The SEO marketing company BrightEdge says that “overall search impressions for websites on Google have increased by 49%” since the launch of AI Overviews in May 2024.

But click-through rates are down 30%, it adds. Internet users are visiting fewer web pages linked by Google, as they are getting the information they need directly from AI Overviews.

AI Mode

Now, publishers face an even bigger worry—the AI Mode being rolled out by Google in the United States. “This new feature would offer users information and answers to their queries without the array of links offered in traditional Google Search, further depriving publishers of both traffic and revenue,” the News/Media Alliance said in a statement.

The Wall Street Journal explains that AI Mode answers search queries in a chatbot-style conversation without the standard list of blue links. It says AI Mode is being introduced as a new tab within Search for US users.

This feature will make interacting with Google more like having a conversation with an expert capable of answering a wide array of questions.

There are already chatbot-style search engines, such as Perplexity.ai, with growing user bases and revenues, though none yet rival Google.

But Google doesn’t want to miss the chatbot bandwagon, believing that’s where the future lies. It has reason to think so, as its conversational synthesis and summaries in AI Overviews are proving popular.

About 1.5 billion people now regularly engage with AI Overviews, according to Google, and most users are entering longer and more complex queries.

“What all this progress means is that we are in a new phase of the AI platform shift, where decades of research are now becoming reality for people all over the world,” Google CEO Sundar Pichai said at Google I/O 2025 on Tuesday (May 20). “It’s a total reimagining of search.”

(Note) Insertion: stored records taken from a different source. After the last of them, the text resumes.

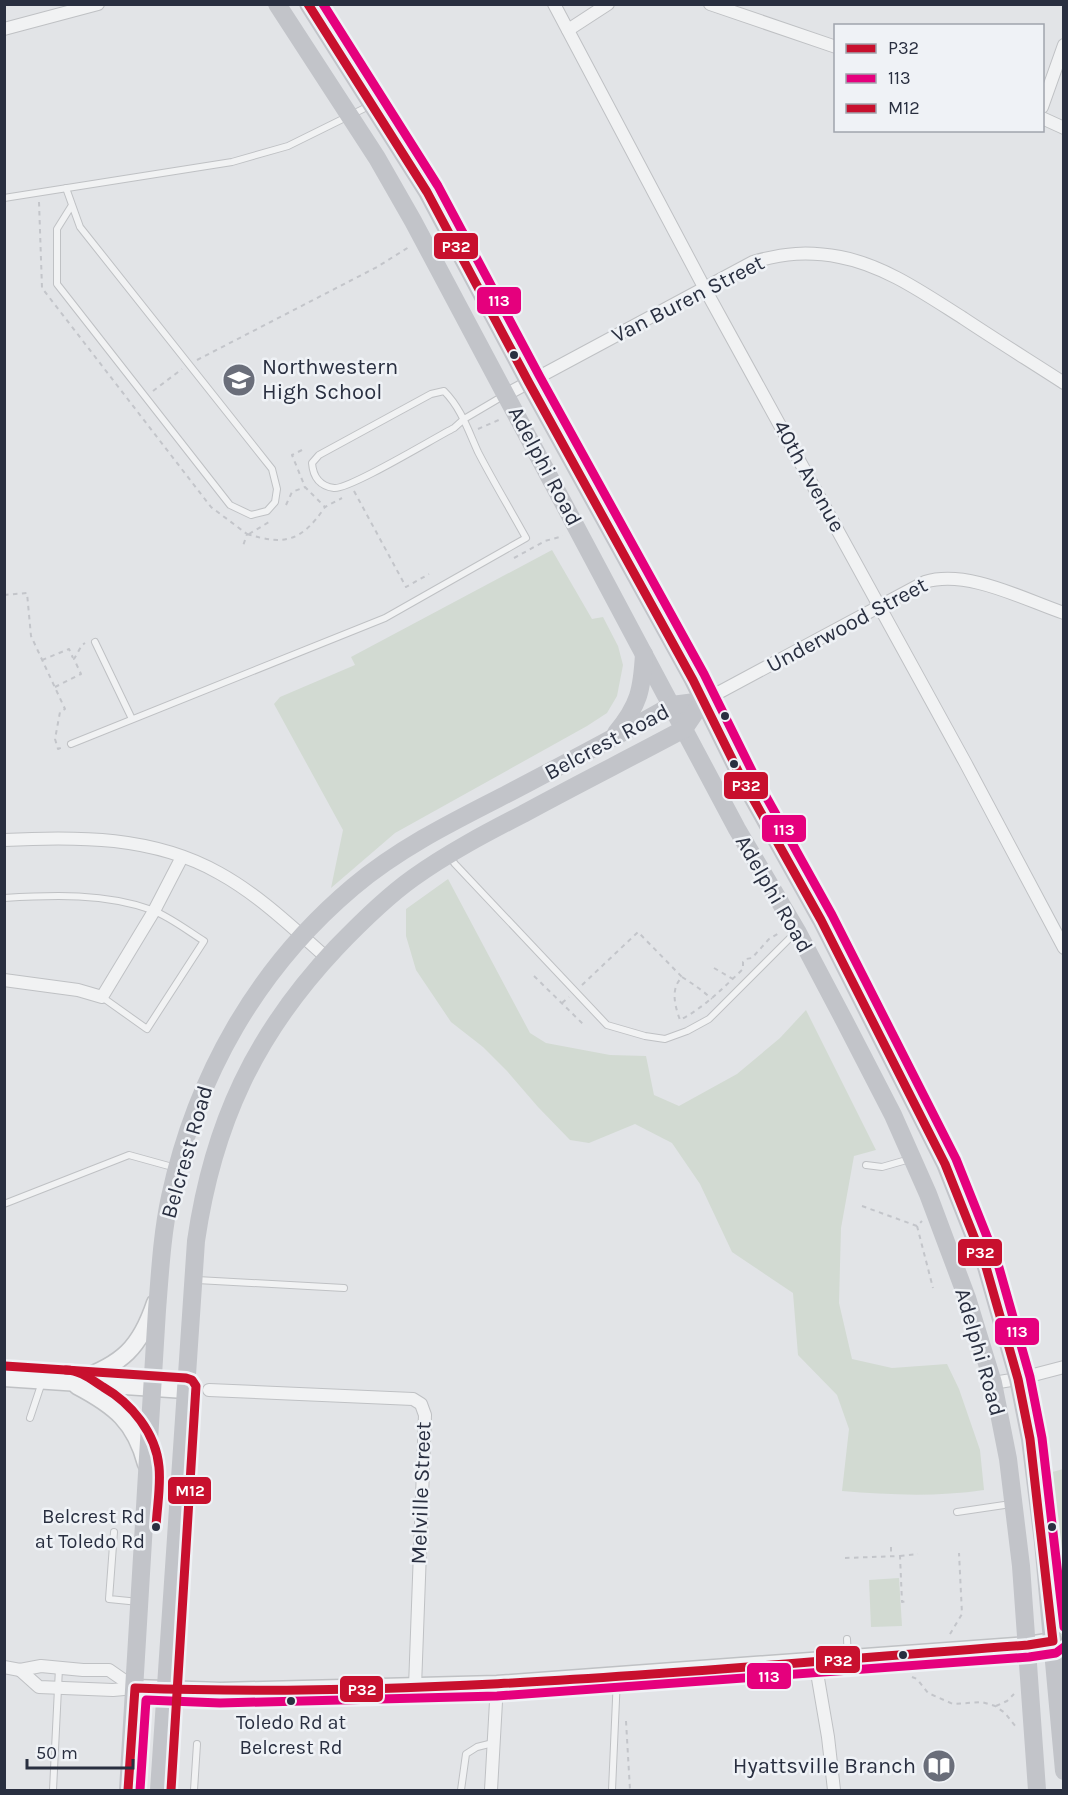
<svg xmlns="http://www.w3.org/2000/svg" width="1068" height="1795" font-family="Karla,sans-serif">
<rect width="100%" height="100%" fill="#e2e4e7"/>
<g fill="#d2dad2">
<polygon points="552,550 592,619 603,617 618,646 623,665 617,696 607,713 587,726 395,833 331,888 343,830 274,704 280,697 355,665 351,657"/>
<path d="M448 879 530 1033 546 1043 610 1055 646 1056 654 1095 679 1106 737 1074 780 1038 806 1010 876 1150 854 1156 841 1228 839 1303 852 1359 892 1368 947 1364 959 1389 980 1450 984 1490C937 1497 889 1495 842 1491L849 1429 837 1395 798 1355 793 1293 732 1252 700 1184 672 1143 635 1124 589 1143 570 1140 538 1107 507 1071 483 1047 451 1022 416 970 406 936V909Z"/>
<polygon points="1063,1469 1064,1669 1035,1477"/>
<polygon points="899,1578 902,1626 871,1627 869,1580"/>
</g>
<g fill="none" stroke-linecap="round" stroke-linejoin="round">
<g stroke="#bfc1c4" stroke-width="8">
<g id="service">
<polyline points="66,188 80,227 272,469 277,489 275,502 267,511 251,515 230,505 57,284 57,229 72,205"/>
<polyline points="4,198 232,162 288,146 369,106"/>
<polyline points="95,642 132,719"/>
<path d="M71 744 385 618 526 538C510 509 493 481 478 452 468 430 461 408 444 391L431 394 319 455 312 463C313 476 319 486 334 488 349 490 434 438 454 428L464 419 503 396"/>
<polyline points="449,856 455,864 607,1025 645,1036 665,1039 687,1031 709,1019 795,933"/>
<path d="M4 898C53 895 105 893 152 910 170 917 188 931 204 941L147 1029 102 997"/>
<polyline points="866,1165 882,1167 910,1159"/>
<polyline points="4,1204 129,1155 176,1168"/>
<polyline points="197,1280 344,1288"/>
<polyline points="30,1418 42,1382"/>
<polyline points="957,1512 1011,1504"/>
<polyline points="114,1532 109,1599 139,1602"/>
<polyline points="847,1639 848,1658"/>
<polyline points="53,1790 59,1668"/>
<polyline points="194,1790 197,1744"/>
<polyline points="461,1790 466,1754 477,1747 493,1743"/>
<polyline points="612,1790 617,1677"/>
</g>
</g>
<g stroke="#bfc1c4" stroke-width="14">
<g id="minor">
<polyline points="554,4 705,289 966,764 1064,948"/>
<polyline points="710,4 836,47"/>
<polyline points="4,29 98,4"/>
<polyline points="568,30 608,4"/>
<polyline points="1042,107 1064,45"/>
<polyline points="1042,118 1064,128"/>
<path d="M507 394 753 262C784 253 808 251 840 257 884 265 925 294 963 318 996 340 1030 361 1064 383"/>
<path d="M703 701 925 582C967 569 1023 599 1064 613"/>
<path d="M4 840C77 836 154 836 219 873 259 895 293 928 327 958"/>
<polyline points="4,980 78,990 102,997 154,911 182,857"/>
<polyline points="993,1383 1018,1379 1064,1367"/>
<polyline points="209,1390 413,1399 421,1404 425,1415 415,1687"/>
<polyline points="815,1661 828,1737 834,1790"/>
<polyline points="4,1667 20,1670 41,1666 83,1670 109,1670 135,1688"/>
<polyline points="20,1670 39,1687 113,1690 135,1688"/>
<polyline points="491,1790 497,1684"/>
</g>
</g>
<g stroke="#bfc1c4" stroke-width="19">
<g id="tertiary">
<polyline points="4,1378 185,1390"/>
<path d="M78 1380C122 1364 140 1348 155 1303"/>
<path d="M77 1386C115 1406 135 1422 146 1464"/>
<polyline points="135,1688 220,1691 497,1684 1028,1645 1053,1641"/>
</g>
</g>
<g stroke="#c3c5ca" stroke-width="2" stroke-dasharray="4.5 4.5" stroke-linecap="butt">
<polyline points="39,202 42,288 211,507 247,534 243,546"/>
<polyline points="197,360 377,267 409,247"/>
<polyline points="153,391 182,369"/>
<polyline points="478,429 501,419"/>
<polyline points="302,450 292,455 305,487 325,507 342,498"/>
<polyline points="354,491 406,587 429,574"/>
<polyline points="286,505 292,492 305,487"/>
<path d="M247 534C285 546 302 541 325 507"/>
<polyline points="249,534 269,522"/>
<polyline points="514,558 545,541 563,536"/>
<polyline points="4,595 27,593 31,636 65,709 60,712 55,739 58,749 63,747"/>
<polyline points="42,660 69,649 73,658"/>
<polyline points="55,687 81,674 74,659 82,645 85,643"/>
<polyline points="714,968 733,979"/>
<polyline points="534,976 584,1025"/>
<path d="M682 977C693 984 702 990 712 999"/>
<path d="M582 985 638 932 682 977C670 989 675 1006 680 1020 705 1007 723 988 743 969V962L746 959 752 958 769 939 779 933"/>
<polyline points="562,1003 569,997"/>
<polyline points="862,1206 917,1226 922,1221"/>
<polyline points="917,1226 933,1288"/>
<polyline points="891,1547 891,1556"/>
<polyline points="900,1556 918,1554"/>
<polyline points="845,1558 900,1556 902,1602 907,1601"/>
<polyline points="950,1634 962,1614 959,1553"/>
<polyline points="912,1677 917,1679 928,1693 953,1704 982,1702 995,1706 1005,1713 1016,1727"/>
<polyline points="996,1706 1007,1701 1014,1694"/>
<polyline points="626,1721 630,1790"/>
</g>
<use href="#service" stroke="#f1f2f3" stroke-width="6"/>
<use href="#minor" stroke="#f1f2f3" stroke-width="12"/>
<use href="#tertiary" stroke="#f1f2f3" stroke-width="16"/>
<g stroke="#c2c4c9" stroke-width="18">
<polyline points="277,4 377,158 413,221 737,829 797,931 845,1022 893,1115 928,1194 967,1298 993,1383 1008,1459 1021,1566 1037,1790"/>
<polyline points="308,4 427,192 529,383 693,680 742,779 821,920 945,1164 986,1267 1018,1379 1030,1439 1043,1542 1064,1771"/>
<path d="M616 733C639 705 642 690 644 654"/>
<path d="M128 1790C135 1679 142 1568 148 1457 151 1408 154 1359 157 1310 160 1273 162 1234 170 1197 196 1076 257 968 353 887 399 848 454 821 507 794 562 765 618 736 672 705L703 701"/>
<path d="M159 1790 196 1241C213 1124 255 1034 336 948 360 923 385 898 413 878 448 853 486 833 523 814 576 785 630 758 684 729L703 701"/>
</g>
<g stroke="#eff2f6" stroke-width="14">
<path id="bus-1" d="M128 1790 135 1688C433 1699 731 1667 1028 1645L1053 1641 1030 1439 1018 1379 986 1267 945 1164 821 920 742 779 693 680 529 383 427 192 308 4"/>
</g>
<g stroke="#eff2f6" stroke-width="14">
<g id="bus-2">
<polyline points="323,4 438,186 540,377 704,674 753,773 832,915 956,1159 998,1264 1030,1377 1042,1438 1064,1627"/>
<polyline points="140,1790 146,1700 220,1703 497,1696 1029,1657 1056,1653 1064,1647"/>
</g>
</g>
<g stroke="#eff2f6" stroke-width="14">
<g id="bus-3">
<polyline points="5,1366 186,1378 192,1380 196,1386 171,1790"/>
<path d="M66 1370C80 1370 92 1380 103 1387 131 1403 156 1433 159 1467 161 1486 157 1507 156 1527"/>
</g>
</g>
<use href="#bus-1" stroke="#c8102e" stroke-width="9"/>
<use href="#bus-2" stroke="#e5007d" stroke-width="9"/>
<use href="#bus-3" stroke="#c8102e" stroke-width="9"/>
</g>
<defs>
<g id="school-disc" transform="scale(1.725)"><circle r="9.5" fill="#6a6e7a" stroke="#eff2f6"/><path d="M0-5L7-2L0 1L-7-2ZM-4 1L0 2.5L4 1V4Q0 6-4 4Z" fill="#fff"/></g>
<g id="library-disc" transform="scale(1.725)"><circle r="9.5" fill="#6a6e7a" stroke="#eff2f6"/><path d="M-6-4Q-3-5.5-.7-3.5V5Q-3 3-6 4ZM6-4Q3-5.5 .7-3.5V5Q3 3 6 4Z" fill="#fff"/></g>
</defs>
<g fill-rule="evenodd">
<use href="#school-disc" x="239" y="380"/>
<use href="#library-disc" x="939" y="1766"/>
</g>
<g fill="#292f40" stroke="#eff2f6" stroke-width="2">
<circle cx="514" cy="355" r="5"/>
<circle cx="725" cy="716" r="5"/>
<circle cx="734" cy="764" r="5"/>
<circle cx="156" cy="1527" r="5"/>
<circle cx="1052" cy="1527" r="5"/>
<circle cx="903" cy="1655" r="5"/>
<circle cx="291" cy="1701" r="5"/>
</g>
<g text-anchor="middle" dominant-baseline="central" stroke-width="5" stroke-linejoin="round" paint-order="stroke">
<g font-size="20" fill="#292f40" stroke="#eff2f6" text-anchor="end">
<text x="145" y="1516">Belcrest Rd<tspan x="145" dy="25">at Toledo Rd</tspan></text>
<text x="291" y="1722" text-anchor="middle">Toledo Rd at<tspan x="291" dy="25">Belcrest Rd</tspan></text>
</g>
<g font-size="22" fill="#292f40" stroke="#eff2f6">
<text transform="translate(688 299) rotate(-27)">Van Buren Street</text>
<text transform="translate(545 466) rotate(62)">Adelphi Road</text>
<text transform="translate(809 476) rotate(61)">40th Avenue</text>
<text transform="translate(847 625) rotate(-28)">Underwood Street</text>
<text transform="translate(607 742) rotate(-28)">Belcrest Road</text>
<text transform="translate(774 894) rotate(60)">Adelphi Road</text>
<text transform="translate(187 1152) rotate(-74)">Belcrest Road</text>
<text transform="translate(980 1352) rotate(74)">Adelphi Road</text>
<text transform="translate(421 1493) rotate(-88)">Melville Street</text>
</g>
<g font-size="22" fill="#292f40" stroke="#eff2f6" text-anchor="start">
<text x="262" y="367">Northwestern<tspan x="262" dy="25">High School</tspan></text>
<text x="916" y="1766" text-anchor="end">Hyattsville Branch</text>
</g>
</g>
<g stroke="#eff2f6" stroke-width="2">
<rect x="433" y="232" width="46" height="28" rx="6" fill="#c8102e"/>
<rect x="476" y="286" width="46" height="29" rx="6" fill="#e5007d"/>
<rect x="723" y="771" width="46" height="29" rx="6" fill="#c8102e"/>
<rect x="761" y="814" width="46" height="29" rx="6" fill="#e5007d"/>
<rect x="957" y="1238" width="46" height="29" rx="6" fill="#c8102e"/>
<rect x="994" y="1317" width="46" height="29" rx="6" fill="#e5007d"/>
<rect x="167" y="1476" width="45" height="29" rx="6" fill="#c8102e"/>
<rect x="815" y="1645" width="46" height="29" rx="6" fill="#c8102e"/>
<rect x="746" y="1662" width="46" height="28" rx="6" fill="#e5007d"/>
<rect x="339" y="1675" width="45" height="28" rx="6" fill="#c8102e"/>
</g>
<g font-size="16" text-anchor="middle" font-weight="bold" fill="#fff">
<text x="456" y="252">P32</text>
<text x="499" y="306">113</text>
<text x="746" y="791">P32</text>
<text x="784" y="835">113</text>
<text x="980" y="1258">P32</text>
<text x="1017" y="1337">113</text>
<text x="190" y="1496">M12</text>
<text x="838" y="1666">P32</text>
<text x="769" y="1682">113</text>
<text x="362" y="1695">P32</text>
</g>
<rect width="1068" height="1795" fill="none" stroke="#292f40" stroke-width="12"/>
<rect x="834" y="24" width="210" height="108" fill="#eff2f6" stroke="#a0a4ad" stroke-width="1.5"/>
<rect x="846" y="44" width="30" height="9" fill="#c8102e" stroke="#a0a4ad" stroke-width="1.5"/>
<text x="888" y="54" font-size="18" fill="#292f40">P32</text>
<rect x="846" y="74" width="30" height="9" fill="#e5007d" stroke="#a0a4ad" stroke-width="1.5"/>
<text x="888" y="84" font-size="18" fill="#292f40">113</text>
<rect x="846" y="104" width="30" height="9" fill="#c8102e" stroke="#a0a4ad" stroke-width="1.5"/>
<text x="888" y="114" font-size="18" fill="#292f40">M12</text>
<path d="M27 1759v9h106v-9" fill="none" stroke="#292f40" stroke-width="3"/>
<text x="36" y="1759" font-size="18" fill="#292f40" stroke="#eff2f6" stroke-width="4.5" paint-order="stroke">50 m</text>
</svg>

The New York Times noted that by launching AI Mode, Google is trying to modernise its search business before AI competitors can challenge its dominance.

Google has been hesitant to fully embrace AI because it has so much to lose, says the Times. The company’s search business generated nearly $200 billion last year—more than half its total revenue.

According to the Wall Street Journal, Google handles as much as 90% of the world’s internet searches. Now, imagine if even a quarter of those searches shift to AI Mode. Publishers have reason to lose sleep.